Mieko Okubo ,the daughter in-law of Fumio Okubo who hanged him self at age 102

The Fukushima District Court ordered Tokyo Electric Power Company Holdings Inc., the operator of the crippled Fukushima No. 1 nuclear power plant, to pay compensation, recognizing the relationship between the suicide of Fumio Okubo and the nuclear disaster.

Three of Okubo’s family members had sought a total of ¥60 million from the utility known as Tepco. The man, who had never lived outside of his hometown of Iitate, was found to have hanged himself in his room on April 12, 2011, a day after learning the government was set to issue an evacuation order for the village.

After a magnitude 9.0 earthquake and subsequent tsunami struck the Fukushima nuclear complex on March 11, 2011, the plant suffered multiple meltdowns, becoming the world’s worst nuclear catastrophe since the 1986 Chernobyl disaster and prompting the government to instruct neighboring residents to evacuate.

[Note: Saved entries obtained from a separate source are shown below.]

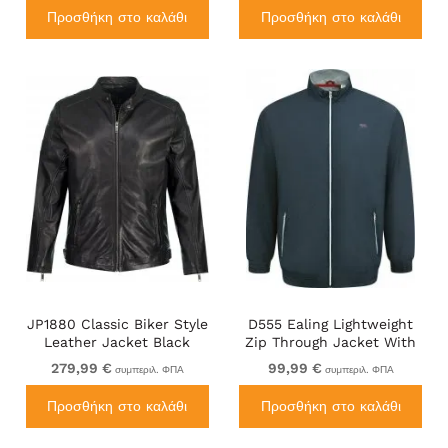
Προσθήκη στο καλάθι
Προσθήκη στο καλάθι
JP1880 Classic Biker Style
D555 Ealing Lightweight
Leather Jacket Black
Zip Through Jacket With
Zip Pockets Navy
279,99 €
99,99 €
συμπεριλ. ΦΠΑ
συμπεριλ. ΦΠΑ
Προσθήκη στο καλάθι
Προσθήκη στο καλάθι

The village of Iitate, located about 30 kilometers northwest of the plant, was designated as an evacuation zone on April 22, 2011. The order was lifted in most parts of the village in March last year as decontamination work has helped lower the level of radioactive contamination there.

Presiding Judge Hideki Kanazawa said Okubo “suffered unbearable pain as he was highly likely to die without being able to return home” if he had been evacuated, referring to his advanced age.

In similar lawsuits in 2014 and 2015, Tepco was also ordered to pay compensation by the Fukushima court over suicides linked to the nuclear disaster.

According to the lawsuit in the latest case, Okubo learned of the impending evacuation order through a television news program on April 11, 2011, and told his daughter-in-law Mieko, 65, “I don’t want to evacuate.” He sat in front of the TV for two hours and also said, “I think I have lived a bit too long.”

The plaintiffs argued that Okubo had lived his whole life in Iitate and suffered mental anguish trying to imagine his life as an evacuee.

Tepco denied a causal relationship between Okubo’s suicide and the nuclear disaster and claimed that even if there was some kind of connection, his poor health condition might have affected his decision to take his own life.

Born into a farmer’s family in the village, Okubo became a farm worker soon after leaving elementary school. He kept cattle and horses, cultivated land, grew leaf tobacco and bred silkworms.

“For grandpa, the evacuation order was the same as being told to ‘die,’ ” Mieko Okubo said. After the ruling was handed down, she told reporters, “We won (the compensation) due to everyone’s support. I will go to grandpa’s grave to report” on the court decision.